PROMPT:
Write out exactly the lines below that run from the one containing "right hip: (379, 439)" through the one containing "left elbow: (727, 391)", both included, with no other lines.

↓↓↓

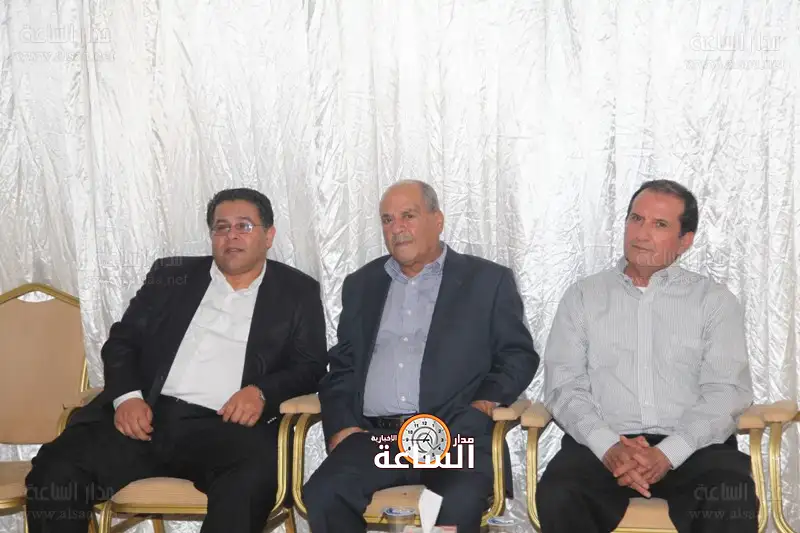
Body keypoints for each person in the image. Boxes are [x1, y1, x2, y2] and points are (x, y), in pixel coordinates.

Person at [25, 188, 328, 533]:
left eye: (243, 226)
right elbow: (123, 342)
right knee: (55, 470)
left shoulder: (296, 291)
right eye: (221, 227)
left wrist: (261, 392)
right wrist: (127, 398)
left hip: (225, 428)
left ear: (268, 236)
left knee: (250, 479)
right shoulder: (171, 276)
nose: (231, 236)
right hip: (146, 417)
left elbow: (310, 366)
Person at [302, 179, 539, 533]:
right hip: (379, 439)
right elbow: (343, 366)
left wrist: (484, 402)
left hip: (455, 435)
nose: (397, 228)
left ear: (437, 220)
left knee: (457, 502)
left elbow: (518, 355)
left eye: (408, 216)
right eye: (387, 220)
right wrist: (341, 427)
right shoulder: (363, 284)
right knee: (324, 493)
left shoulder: (486, 280)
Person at [538, 179, 757, 533]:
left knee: (730, 495)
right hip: (605, 446)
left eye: (659, 224)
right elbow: (564, 385)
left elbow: (727, 391)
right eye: (636, 219)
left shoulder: (714, 301)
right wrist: (609, 447)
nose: (642, 234)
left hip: (693, 448)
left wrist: (668, 453)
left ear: (685, 240)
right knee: (559, 492)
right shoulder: (583, 296)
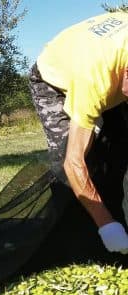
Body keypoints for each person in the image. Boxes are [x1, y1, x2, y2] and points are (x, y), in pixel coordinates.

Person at [29, 11, 128, 255]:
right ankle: (85, 237)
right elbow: (73, 162)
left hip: (105, 65)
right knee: (73, 161)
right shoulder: (95, 78)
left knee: (119, 149)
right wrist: (108, 227)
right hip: (54, 80)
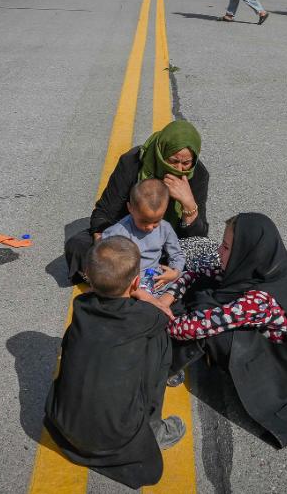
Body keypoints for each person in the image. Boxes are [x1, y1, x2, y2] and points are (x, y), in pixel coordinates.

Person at [165, 213, 287, 448]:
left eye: (226, 248)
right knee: (207, 290)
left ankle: (165, 366)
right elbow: (202, 274)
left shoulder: (259, 300)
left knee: (212, 329)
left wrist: (161, 317)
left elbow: (194, 328)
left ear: (245, 252)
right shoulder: (269, 269)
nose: (219, 253)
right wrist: (172, 293)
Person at [44, 236, 185, 489]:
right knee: (159, 341)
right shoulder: (144, 316)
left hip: (64, 425)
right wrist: (146, 296)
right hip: (114, 438)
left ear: (88, 276)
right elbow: (165, 316)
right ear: (136, 281)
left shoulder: (81, 305)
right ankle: (154, 427)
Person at [63, 120, 209, 284]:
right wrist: (105, 250)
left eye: (186, 163)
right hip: (126, 240)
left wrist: (188, 205)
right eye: (173, 161)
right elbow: (103, 213)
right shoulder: (133, 162)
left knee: (204, 256)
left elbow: (199, 237)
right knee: (78, 245)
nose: (179, 169)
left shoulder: (198, 175)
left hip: (166, 244)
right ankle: (124, 279)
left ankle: (119, 281)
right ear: (160, 152)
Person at [102, 179, 186, 288]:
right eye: (144, 221)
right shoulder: (117, 233)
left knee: (188, 278)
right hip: (128, 283)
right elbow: (103, 260)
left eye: (156, 221)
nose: (150, 227)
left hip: (156, 279)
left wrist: (174, 272)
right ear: (130, 208)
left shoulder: (165, 228)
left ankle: (161, 301)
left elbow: (177, 254)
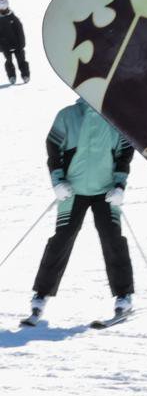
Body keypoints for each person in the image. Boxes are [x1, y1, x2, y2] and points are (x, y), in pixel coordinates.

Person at [26, 99, 135, 324]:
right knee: (62, 238)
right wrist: (57, 181)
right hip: (72, 191)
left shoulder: (116, 117)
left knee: (112, 239)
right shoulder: (68, 115)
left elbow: (125, 151)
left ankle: (123, 295)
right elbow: (53, 147)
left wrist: (119, 185)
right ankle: (41, 296)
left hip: (105, 191)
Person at [0, 0, 28, 84]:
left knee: (21, 60)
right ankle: (12, 76)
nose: (3, 10)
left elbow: (20, 31)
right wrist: (1, 47)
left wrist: (22, 43)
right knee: (8, 62)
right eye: (1, 8)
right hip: (5, 46)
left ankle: (25, 75)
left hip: (17, 44)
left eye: (4, 8)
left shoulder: (13, 18)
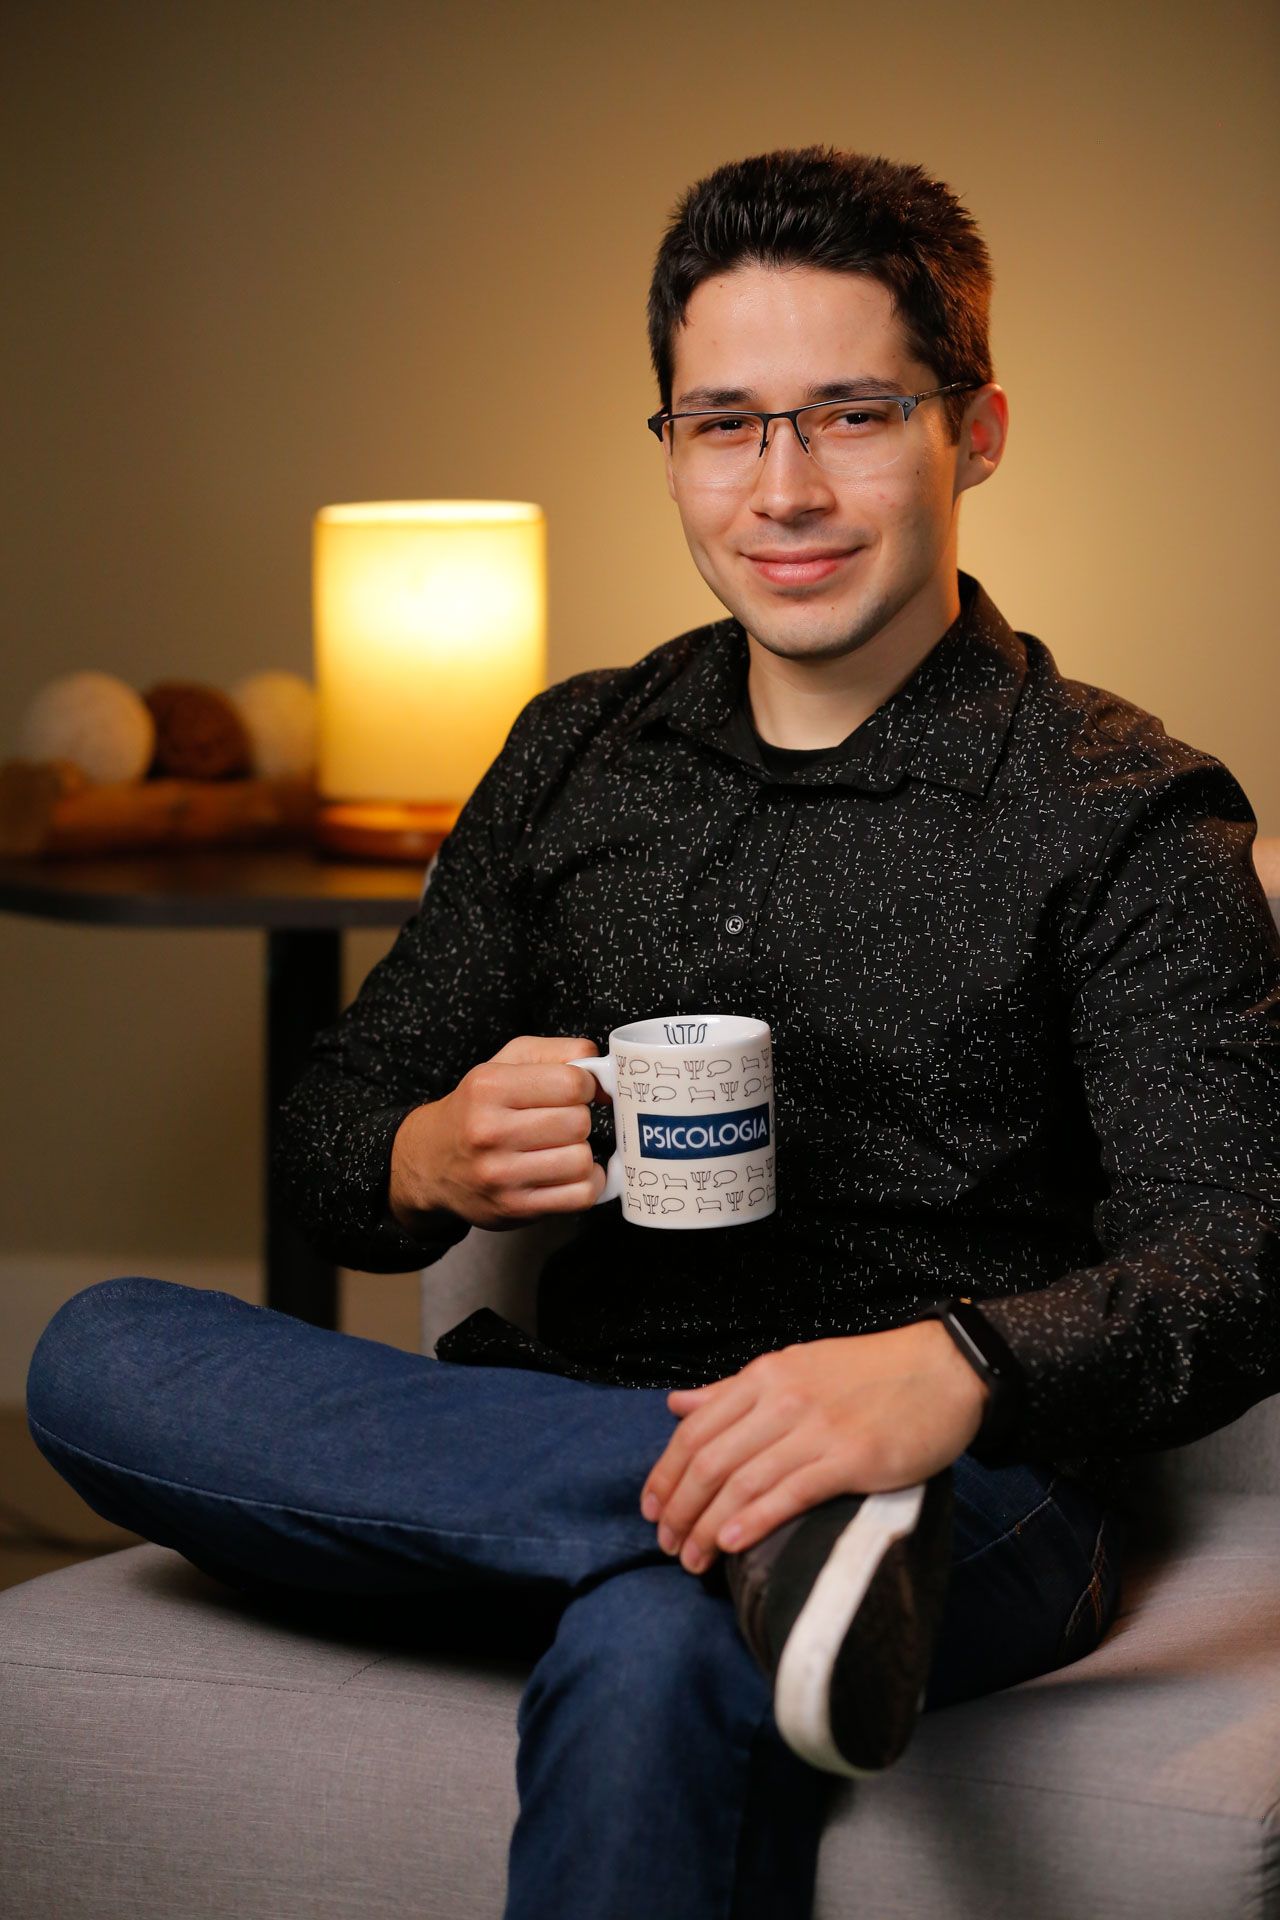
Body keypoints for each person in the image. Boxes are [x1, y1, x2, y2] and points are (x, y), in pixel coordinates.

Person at [26, 146, 1280, 1920]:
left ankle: (819, 1524)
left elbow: (1241, 1251)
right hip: (569, 1419)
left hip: (966, 1490)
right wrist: (428, 1153)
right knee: (99, 1354)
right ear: (672, 445)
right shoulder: (574, 753)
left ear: (976, 432)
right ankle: (770, 1535)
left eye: (853, 414)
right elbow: (331, 1140)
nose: (785, 488)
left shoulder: (1126, 809)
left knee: (647, 1640)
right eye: (724, 425)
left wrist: (953, 1372)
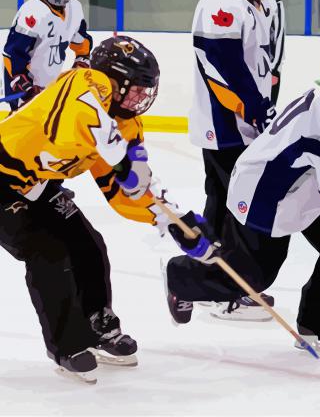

↑↑↑

WORKED SOLUTION:
right hip: (379, 439)
right elbow: (343, 366)
left wrist: (484, 402)
left hip: (455, 435)
nose: (397, 228)
left ear: (437, 220)
left knee: (457, 502)
left elbow: (518, 355)
left eye: (408, 216)
right eye: (387, 220)
right wrist: (341, 427)
right shoulder: (363, 284)
right knee: (324, 493)
left shoulder: (486, 280)
Person at [538, 179, 757, 533]:
left knee: (730, 495)
right hip: (605, 446)
left eye: (659, 224)
right elbow: (564, 385)
left elbow: (727, 391)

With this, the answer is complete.